“There is no American food…The fact that we don’t have a cuisine is a measure of our democracy and of our ethnic heterogeneity.”
What is food? Food is more than just a way to nourish the body; it is a way to experience the world. According to anthropologist Sidney Mintz, there is no American cuisine. In nearly any town, it is easy to find Italian or Chinese cuisine, and even fast food restaurants like Taco Bell are reminiscent of a certain Tex-Mex style of cooking. In larger cities, the world of food grows to incorporate Indian, Ethiopian, Peruvian, Greek and even Malaysian, dishes. By walking just a few blocks, one can literally travel the world through the meals that one eats.

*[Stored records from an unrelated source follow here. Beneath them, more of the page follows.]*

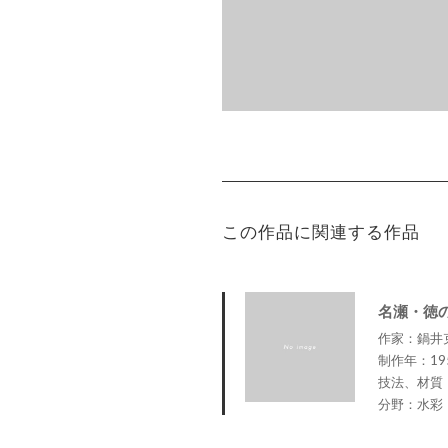
この作品に関連する作品
名瀬・徳
作家：鍋井克之 
制作年：19
技法、材質
分野：水彩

In her “Ethnic Cuisine: United States“, food writer Nancy Freeman discusses the history of food in the United States from the integration of Northern European dishes with the Native corn and squash to the addition of bologna and lo mein to American diets. Every group that came to settle in the United States brought with it a unique style of food, making the American kitchen arguably the largest pot luck in the world. Although some of these ethnic dishes–for example, Cantonese Chinese foods brought over by the first immigrants from China mixed with other regional styles from Hunan or Szechwan– have, over time, varied from the original, one can taste the culture of Rome at an Italian restaurant one night and travel to India the next. While the best way to experience a new culture is to travel there, one can learn a lot by spending an evening eating and learning about why the people of those countries eat as they do.

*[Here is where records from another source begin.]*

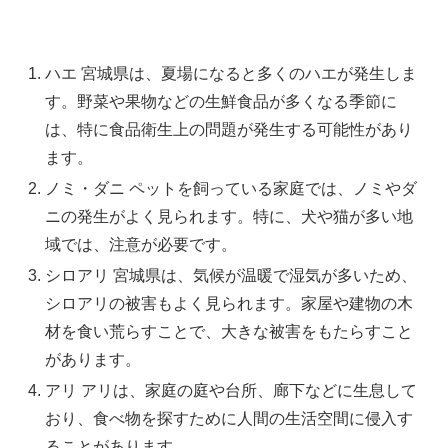
ハエ 宮城県は、夏場になると多くのハエが発生しま
す。野菜や果物などの生鮮食品が多くなる季節に
は、特に食品衛生上の問題が発生する可能性があり
ます。
ノミ・ダニ ペットを飼っている家庭では、ノミやダ
ニの発生がよく見られます。特に、犬や猫が多い地
域では、注意が必要です。
シロアリ 宮城県は、気候が温暖で湿気が多いため、
シロアリの被害もよく見られます。家屋や建物の木
材を食い荒らすことで、大きな被害をもたらすこと
があります。
アリ アリは、家庭の庭や台所、廊下などに生息して
おり、食べ物を探すために人間の生活空間に侵入す
ることがあります。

To travel around the world in your own kitchen, check out these great (and simple!) recipes and explore the country while you’re at it:
Italy: Spaghetti Sauce
Italian food varies greatly between cities and regions, but can often be characterized into several staples. To prepare dishes, fat is used to determine the flavor. In the poorer South, olive oil is used, although in Rome pork fat is more common. Throughout Italy, meat is a luxury in cooking, so when it is added, it is usually in small slices. Italy is famous for its bread and for its pasta, both staples in the Italian diet.
China: Moo Goo Gai Pan
While in the large country of China cuisine varies by region, three features remain the same: aesthetic, aroma and taste. For centuries, one of the main principles of Chinese cuisine is its pleasing and harmonious appearance in addition to the different spices added to enhance the smell. As for taste, the regions vary, but it can often be said that the South is sweet; the North, more salty; the East, hot; and the West as sour.
Thailand: Pad Thai
Having a traditionally waterborne lifestyle, Thai cuisine often consists of aquatic animals, plants and herbs. Although traditional Thai food was stewed, baked or grilled, the Chinese introduced frying methods in the 16th century. Thailand has also been influenced by Europe, including the introduction of the chili pepper in the 17th century. Varied by region, a Thai meal usually consists of soup, curry and a dip with fish and vegetables.
Cameroon: Fried Plantains or Sweet Potatoes
Located in West Africa, Cameroon has a varied cuisine. In this country, food is an art, and each of Cameroon’s ten provinces takes pride in its own specialties. In addition to native dishes, Cameroon has been introduced to many Western and European foods–like bread and tomatoes–through centuries of exploration and imperialism.
Mexico: Chicken Chimichangas
Early Mexican’s didn’t have closed stoves or ovens like the Germans, so they cooked their food over open fires with cast iron pots and pans. As a result, most Mexican food is steamed, fried or grilled. Chimichangas are an example of the frying method, and the chicken filling would have been boiled in a pit.
Lebanon: Falafel and Grape Leaves
A country on the Mediterranean Sea, Lebanese cuisine shares many characteristics with other Mediterranean counties. In Lebanon, the average meal consists of lots of vegetables, a little meat and a variety of spices. Like in Italy, the largest Lebanese meal in served during the middle of the day and consists of several courses, lasting for hours. Although alcohol is illegal in many Arab countries, the Lebanese meal, like those in Mediterranean Europe, is often served with locally grown wine.
Bon Appétit, Buen provecho, Velbekomme! Enjoy and happy traveling!